XIX

Il me souvient que, resté seul, je me demandai pourquoi Kharlov n’avait pas écrasé son gendre de manière à ne laisser de lui qu’une « flaque de boue » ; pour que Sliotkine ne craignît pas un tel sort, il fallait vraiment que Martin Pétrovitch se fût « tout à fait calmé » ! Mon désir s’en accrut de pénétrer dans Ieskovo et d’apercevoir, ne fût-ce que du coin de l’œil, ce colosse que je n’arrivais pas à me figurer humble et dompté. J’atteignais déjà la lisière lorsque soudain une grosse bécasse partit sous mes pieds avec un grand bruit d’ailes et prit son vol vers le fourré. Je la couchai en joue, mais à ma grande déception la cartouche rata. Ne voulant pas perdre un aussi beau gibier, je m’élançai à sa poursuite dans l’espoir de la relever. J’avais à peine fait deux cents pas que j’aperçus dans une clairière, sous un splendide bouleau, non pas la bécasse, mais de nouveau le sieur Sliotkine. Étendu sur le dos, les deux bras pliés sous la tête, il contemplait le ciel d’un air béat tout en balançant sa jambe gauche posée sur son genou droit. Il ne me vit point venir. Non loin de lui, Eulampie, sans doute en quête de champignons, marchait à pas lents, fouillant le sol des yeux, se baissant de temps à autre pour ramasser quelque chose dans l’herbe. Elle fredonnait une chanson dont les paroles m’arrivaient indistinctes ; en prêtant l’oreille je reconnus bientôt une de nos vieilles complaintes :

Lève-toi terrible, lourde nuée d’orage ;

Frappe sans pitié monsieur mon beau-père,

Foudroie sur la place dame ma belle-mère ;

De ma jeune épouse c’est moi qui me charge.

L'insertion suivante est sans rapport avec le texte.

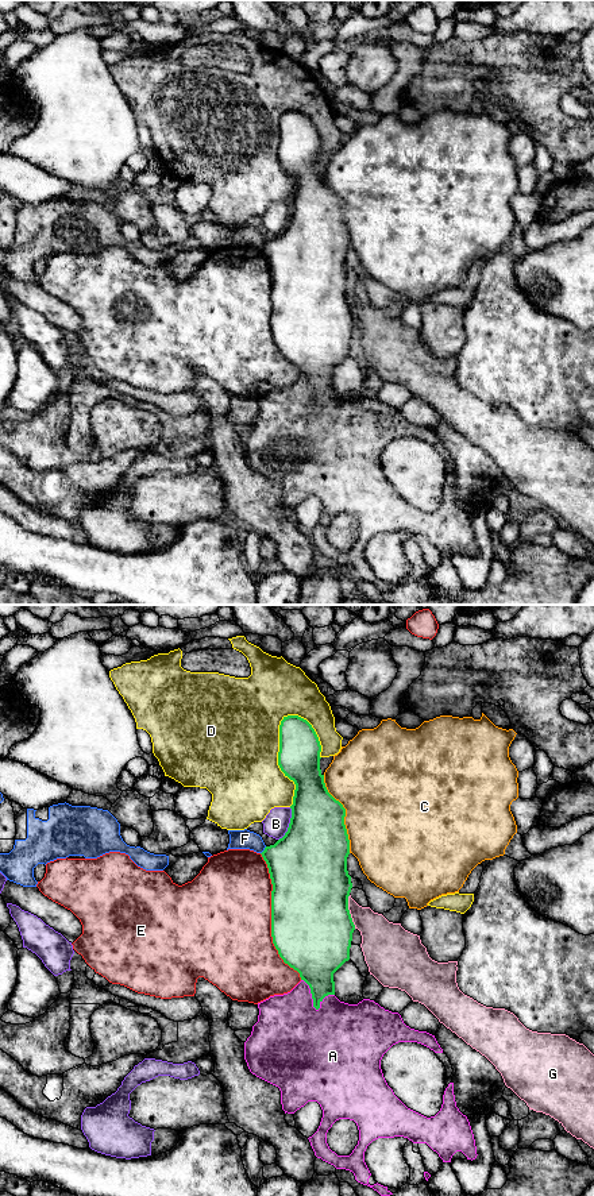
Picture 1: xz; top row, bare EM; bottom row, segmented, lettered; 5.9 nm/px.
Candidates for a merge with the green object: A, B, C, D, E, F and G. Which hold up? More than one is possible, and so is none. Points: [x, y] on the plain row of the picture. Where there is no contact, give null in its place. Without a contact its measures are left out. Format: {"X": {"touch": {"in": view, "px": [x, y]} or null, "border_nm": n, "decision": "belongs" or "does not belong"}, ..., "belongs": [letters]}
{"A": {"touch": {"in": "xz", "px": [313, 400]}, "border_nm": 220, "decision": "does not belong"}, "B": {"touch": {"in": "xz", "px": [289, 219]}, "border_nm": 220, "decision": "does not belong"}, "C": {"touch": {"in": "xz", "px": [344, 209]}, "border_nm": 500, "decision": "does not belong"}, "D": {"touch": {"in": "xz", "px": [278, 151]}, "border_nm": 550, "decision": "does not belong"}, "E": {"touch": {"in": "xz", "px": [272, 313]}, "border_nm": 800, "decision": "does not belong"}, "F": {"touch": {"in": "xz", "px": [263, 246]}, "border_nm": 60, "decision": "does not belong"}, "G": {"touch": {"in": "xz", "px": [348, 307]}, "border_nm": 200, "decision": "does not belong"}, "belongs": []}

Eulampie lança ce couplet d’une voix de plus en plus forte et appuya avec insistance sur le dernier vers. Sliotkine souriait toujours, tandis que dans sa marche elle semblait décrire des cercles autour de lui.

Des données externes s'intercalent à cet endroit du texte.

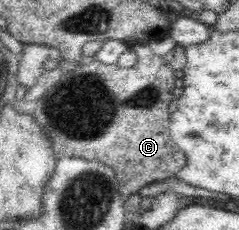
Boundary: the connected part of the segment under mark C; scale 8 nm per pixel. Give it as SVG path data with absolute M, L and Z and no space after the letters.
M148 44L137 45L133 49L136 62L128 68L120 68L117 64L105 65L96 60L69 67L59 81L36 101L32 114L38 127L52 141L56 161L73 157L110 167L120 183L122 198L128 198L128 194L134 194L148 184L174 177L187 165L185 153L172 141L169 132L169 106L177 97L174 83L177 73L162 56L152 52Z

– Voyez-vous ça ! proféra-t-il enfin. Il leur en passe de belles par la tête !

– Que veux-tu dire ?

Sliotkine se souleva légèrement.

– Tu ne te rends pas compte des propos que tu tiens ?…

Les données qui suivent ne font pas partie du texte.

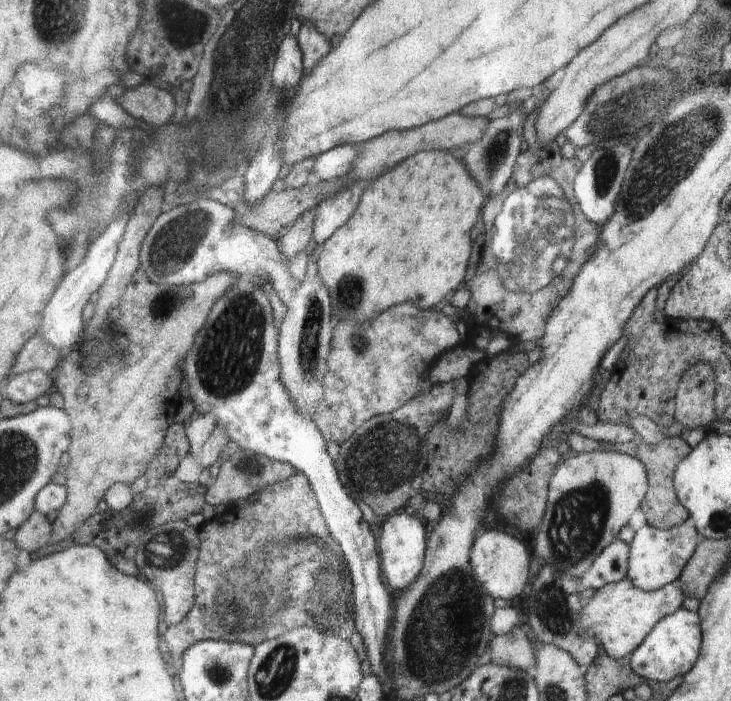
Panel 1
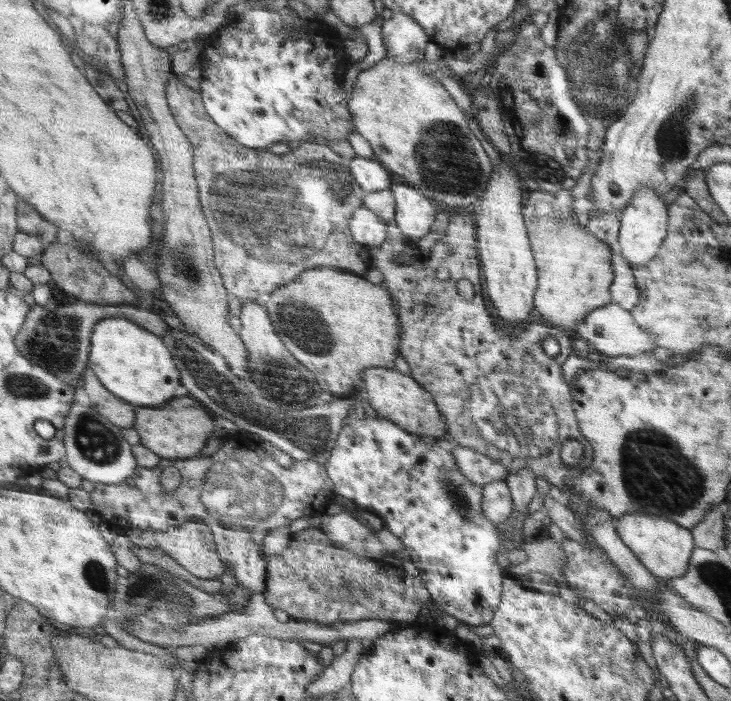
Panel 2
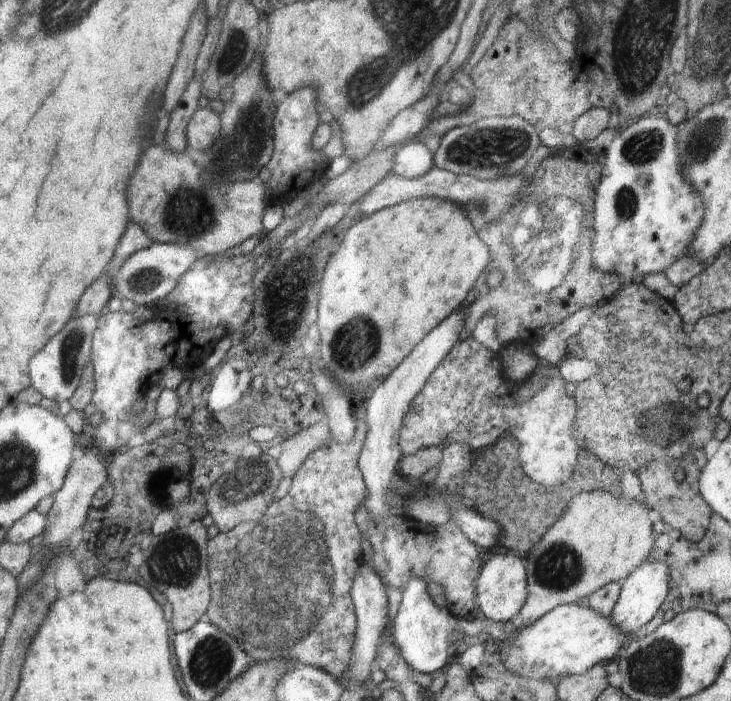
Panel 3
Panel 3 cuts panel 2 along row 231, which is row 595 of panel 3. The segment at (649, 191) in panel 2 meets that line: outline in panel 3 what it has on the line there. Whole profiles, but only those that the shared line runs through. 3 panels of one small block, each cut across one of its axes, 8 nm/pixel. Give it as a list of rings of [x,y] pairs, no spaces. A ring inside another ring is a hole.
[[[664,562],[642,563],[630,576],[621,581],[618,602],[614,605],[610,618],[626,636],[638,634],[640,626],[646,626],[656,613],[662,609],[670,592],[670,571]]]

– Tu n’ignores pas, Volodia, qu’on ne saurait retrancher le moindre mot d’une complainte…

À ce moment Eulampie se retourna et m’aperçut ; nous poussâmes tous deux un cri et chacun s’enfuit de son côté.

Je me frayai bien vite un chemin jusqu’à la lisière, traversai une étroite prairie et me trouvai devant le jardin de Kharlov.